SAN FRANCISCO — In a surprise move, the California Supreme Court on Thursday rejected an attempt by the Deukmejian Administration to reinstate tight legislative restrictions on state-financed abortions for low-income women.
As a result, state courts now have overturned abortion-funding limitations for the 10th straight year--and an estimated 80,000 women will be permitted to receive abortions under the Medi-Cal program this year.
Refuse to Hear Appeal
The justices refused to hear a state Department of Health Services appeal of a ruling last February that struck down the limitations as unconstitutional.
The Administration, in a petition filed by Kenneth W. Kizer, health services director, also asked the justices to overturn a 1981 ruling by the court under then-Chief Justice Rose Elizabeth Bird declaring that such restrictions violated the right to privacy.
There had been considerable speculation that the new, more conservative court, now led by Chief Justice Malcolm M. Lucas, might reverse the 1981 ruling and permit abortion-funding limitations to go into effect for the first time since the Legislature began enacting them 10 years ago.
Gov. George Deukmejian had backed the curbs on abortion funding, and five of his appointees now serve on the high court.
But in Thursday's action, taken in a brief order, only two members of the court--Lucas and Justice Edward A. Panelli--voted to hear Kizer's appeal. Four votes from the seven justices are required for review.
In previous years, Lucas and Panelli, both Deukmejian appointees, had voted to hear the issue in similar cases, but the liberal-dominated court majority refused to go along and grant review.
This time, the governor's three newest appointees to the court--Justices John A. Arguelles, David N. Eagleson and Marcus M. Kaufman--also refused to vote for review, as did the two other members of the court, Justices Stanley Mosk and Allen E. Broussard.
"We're just thrilled," said Marcia Gallo of the American Civil Liberties Union of Northern California, one of several groups that challenged the restrictions in court. "What's interesting is that the change in the court did not change what has happened in the past. This should send a loud and clear message to those who have been waiting to see what the new court would do."
State Assistant Atty. Gen. John Davidson, one of the attorneys representing the Department of Health Services in the case, said it would be difficult to speculate about why the court declined to review the issue.

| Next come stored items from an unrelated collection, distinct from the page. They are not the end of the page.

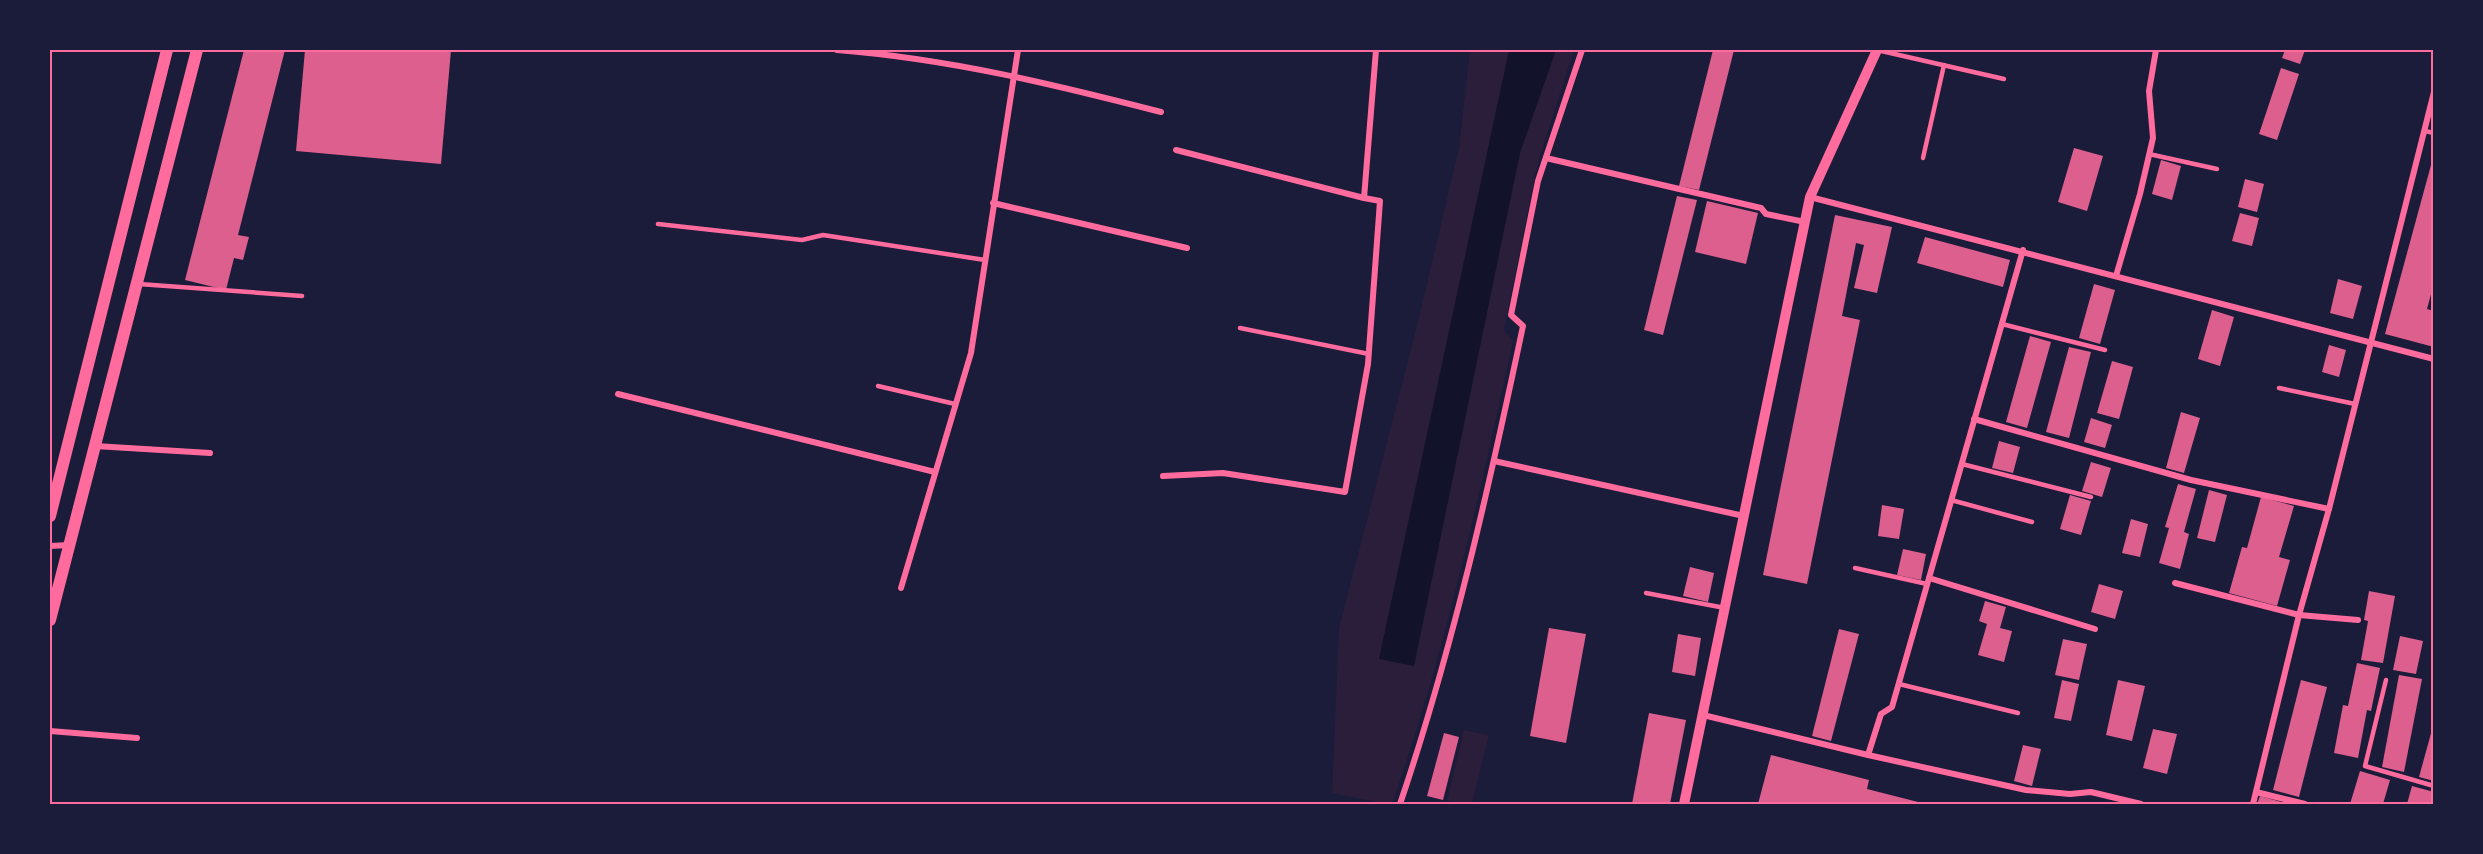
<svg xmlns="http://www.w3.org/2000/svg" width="2483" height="854" font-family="Roboto,sans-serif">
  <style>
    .green { fill: #2a1e3b }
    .water { fill: #12122b }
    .building { fill: #dd5f8e }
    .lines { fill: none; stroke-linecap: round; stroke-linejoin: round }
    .service { stroke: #ff6b9d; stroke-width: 4.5 }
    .minor { stroke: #ff6b9d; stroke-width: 6 }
    .tertiary { stroke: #ff6b9d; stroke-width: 10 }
    .secondary { stroke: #ff6b9d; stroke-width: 12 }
    .neatline { fill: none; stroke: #ff6b9d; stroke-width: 2 }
  </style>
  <rect width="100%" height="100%" fill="#1b1b3a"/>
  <g class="green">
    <path d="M1470,50H1574L1538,162L1504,330L1513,341C1479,497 1445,653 1392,804H1387L1332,793L1339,628L1416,330L1459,148Z"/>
    <path d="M1464,730L1489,735L1472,804L1447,801Z"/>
  </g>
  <path class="water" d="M1509,50H1556L1520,153L1414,666L1379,659Z"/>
  <g class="building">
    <path d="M244,50H285L238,235L249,237L243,260L234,258L226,290L185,280Z"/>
    <path d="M305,50H451L441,164L296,151Z"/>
    <path d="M1713,50H1734L1699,190L1679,186Z"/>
    <path d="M2285,50H2305L2300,64L2282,58Z"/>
    <path d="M2281,68L2299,74L2277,140L2259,134Z"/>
    <path d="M2074,148L2103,156L2087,211L2058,202Z"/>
    <path d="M2434,154V283L2427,309L2434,311V347L2385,334Z"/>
    <path d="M2161,160L2181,166L2172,200L2152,194Z"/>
    <path d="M2245,179L2264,184L2257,212L2238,207Z"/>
    <path d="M1677,196L1697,200L1663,335L1644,330Z"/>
    <path d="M1707,201L1758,213L1746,264L1695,252Z"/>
    <path d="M2240,213L2259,218L2252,246L2232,241Z"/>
    <path d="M1835,215L1892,227L1877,293L1854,288L1864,245L1856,243L1842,316L1860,320L1807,584L1763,575Z"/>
    <path d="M1925,237L2010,260L2003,287L1917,263Z"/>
    <path d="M2338,279L2362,286L2353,319L2330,313Z"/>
    <path d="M2094,284L2115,290L2100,344L2079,338Z"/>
    <path d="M2212,310L2234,317L2220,366L2198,359Z"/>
    <path d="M2030,336L2051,342L2027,428L2006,422Z"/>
    <path d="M2329,345L2346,350L2339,377L2322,372Z"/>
    <path d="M2069,347L2091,352L2069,438L2046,432Z"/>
    <path d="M2112,361L2133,367L2119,419L2097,413Z"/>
    <path d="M2181,412L2200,418L2184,473L2166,468Z"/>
    <path d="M2091,418L2112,425L2105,448L2084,442Z"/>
    <path d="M1999,441L2020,447L2013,473L1992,468Z"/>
    <path d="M2091,462L2111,468L2102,497L2082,491Z"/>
    <path d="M2178,484L2196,489L2184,532L2189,534L2180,569L2159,563L2169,528L2165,527Z"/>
    <path d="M2209,490L2227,495L2215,542L2197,538Z"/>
    <path d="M2070,495L2091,501L2081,535L2060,529Z"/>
    <path d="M2261,497L2294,506L2279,557L2290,560L2277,606L2229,593L2242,547L2247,548Z"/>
    <path d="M1882,505L1904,509L1899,539L1878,536Z"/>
    <path d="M2131,519L2148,524L2140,557L2122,553Z"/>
    <path d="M1903,549L1926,554L1921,580L1897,575Z"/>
    <path d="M1690,567L1714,573L1708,602L1683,596Z"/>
    <path d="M2099,584L2123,591L2115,619L2091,612Z"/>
    <path d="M2369,591L2395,596L2383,663L2361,660L2368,621L2364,620Z"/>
    <path d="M1985,601L2006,607L2000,628L2012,631L2004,662L1978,655L1987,624L1979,621Z"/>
    <path d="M1549,628L1586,634L1566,743L1530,736Z"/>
    <path d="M1839,629L1859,634L1831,741L1812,736Z"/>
    <path d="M1678,634L1701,638L1695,676L1672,672Z"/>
    <path d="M2400,636L2423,641L2416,674L2393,670Z"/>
    <path d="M2063,639L2087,644L2079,680L2055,675Z"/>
    <path d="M2357,663L2380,668L2371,711L2367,710L2358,758L2334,753L2343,705L2348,706Z"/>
    <path d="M2399,675L2422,679L2404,772L2382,767Z"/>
    <path d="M2062,680L2079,684L2071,721L2054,718Z"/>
    <path d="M2118,680L2145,686L2132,741L2106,735Z"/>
    <path d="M2301,680L2327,687L2299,797L2273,790Z"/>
    <path d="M1649,713L1686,720L1670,804H1632Z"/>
    <path d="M2433,726H2434V781L2419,777Z"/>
    <path d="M2153,729L2177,734L2167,774L2143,768Z"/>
    <path d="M1444,733L1459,737L1443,800L1427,796Z"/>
    <path d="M2023,745L2041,749L2032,786L2014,781Z"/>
    <path d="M1771,755L1869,780L1867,789L1926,804H1758Z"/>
    <path d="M2360,771L2390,780L2383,804H2350Z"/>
    <path d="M2412,786L2434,792V804H2407Z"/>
    <path d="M2260,796L2285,803L2284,804H2257Z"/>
  </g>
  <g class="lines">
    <g class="service">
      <path d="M1877,50L2004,79"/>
      <path d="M2425,131L2434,133"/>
      <path d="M2149,154L2217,169"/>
      <path d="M1923,158L1944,65"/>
      <path d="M658,224L802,240L823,235L985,260"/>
      <path d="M139,284L302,296"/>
      <path d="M2002,324L2105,350"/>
      <path d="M1240,328L1369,354"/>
      <path d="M878,386L955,404"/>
      <path d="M2279,388L2355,404"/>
      <path d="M1962,464L2091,497"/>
      <path d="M1951,500L2032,522"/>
      <path d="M1855,568L1927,584"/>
      <path d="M1646,593L1725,608"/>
      <path d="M2386,680L2365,766L2434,786"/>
      <path d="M1899,684L2018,713"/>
    </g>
    <g class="minor">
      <path d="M837,50C950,59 1052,84 1161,112"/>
      <path d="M1176,150L1364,198"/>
      <path d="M1546,158L1761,208L1766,214L1805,222"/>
      <path d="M1810,197L2434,359"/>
      <path d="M993,203L1187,248"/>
      <path d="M2023,250L1929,578L2095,629"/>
      <path d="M2116,276L2140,194L2153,138L2149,91L2156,50"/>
      <path d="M618,394L935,472"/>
      <path d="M1974,419L2191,480L2329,509"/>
      <path d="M95,446L210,453"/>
      <path d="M1494,461L1744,516"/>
      <path d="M1163,476L1223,473L1345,492L1368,364L1380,201L1364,198L1376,50"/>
      <path d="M50,546L69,545"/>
      <path d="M2175,583L2299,615L2358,620"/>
      <path d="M901,588L971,353L1018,50"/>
      <path d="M1703,715L1868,755L1881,714L1892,707L1929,578"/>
      <path d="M50,731L137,738"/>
      <path d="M1868,755L2026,790L2070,794L2091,792L2141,804"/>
      <path d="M2256,792L2305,804"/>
      <path d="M1400,804C1453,648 1489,487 1523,326L1511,315L1538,181L1582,50"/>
      <path d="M2253,804L2299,615L2329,509L2434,92"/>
    </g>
    <path class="tertiary" d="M1684,804L1810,197L1877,50"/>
    <g class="secondary">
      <path d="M50,516L167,50"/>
      <path d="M50,620L197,50"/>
    </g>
  </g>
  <rect width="2483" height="854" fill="none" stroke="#1b1b3a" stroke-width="102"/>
  <rect x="51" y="51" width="2381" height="752" class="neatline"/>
</svg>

"We were really not all that positive that, even with the change in personnel, the court would want to hear the case . . . ," Davidson said. "The court has shown in other areas that it may not be as conservative as some thought."
A spokesman for Kizer said only that "the court has made its decision and we of course will abide by it." A spokesman for Deukmejian said the governor had no comment.
The Legislature began enacting restrictions on state-financed abortions for the poor in 1978, but every year a state court has invalidated the limitations. In the 1981 ruling, the state Supreme Court concluded that since the state makes Medi-Cal funds available to aid childbirth, it must also provide funds for abortions for low-income women.
Last year, the Legislature again enacted restrictions in the Budget Act that allowed Medi-Cal abortions only when a mother's life was in danger, when pregnancy resulted from rape or incest, or when the unborn child had a severe abnormality.
The budget provided about $13 million for authorized abortions. It was estimated that unrestricted abortions would cost another $25 million annually.
A coalition of health care and civil rights groups filed suit challenging the new restrictions, and the state Court of Appeal struck them down.
The appeal court held, as it had previously, that the limitations violated the right to privacy and equal protection.
The panel also cited new additional grounds for its ruling, saying that the Legislature improperly used the Budget Act to make changes in Medi-Cal laws, violating a constitutional provision limiting legislation to a "single subject."
To institute such a change, the Legislature should have acted through a separate bill, rather than using a "rider" attached to budget legislation, the panel said.
In its appeal to the high court, the Administration contended that the 1981 ruling was wrongly decided and that the Legislature could lawfully enact measures designed to encourage childbirth rather than abortion.
While women have a constitutional right to abortion, there is no right to a state-financed abortion, Kizer said in the petition to the justices.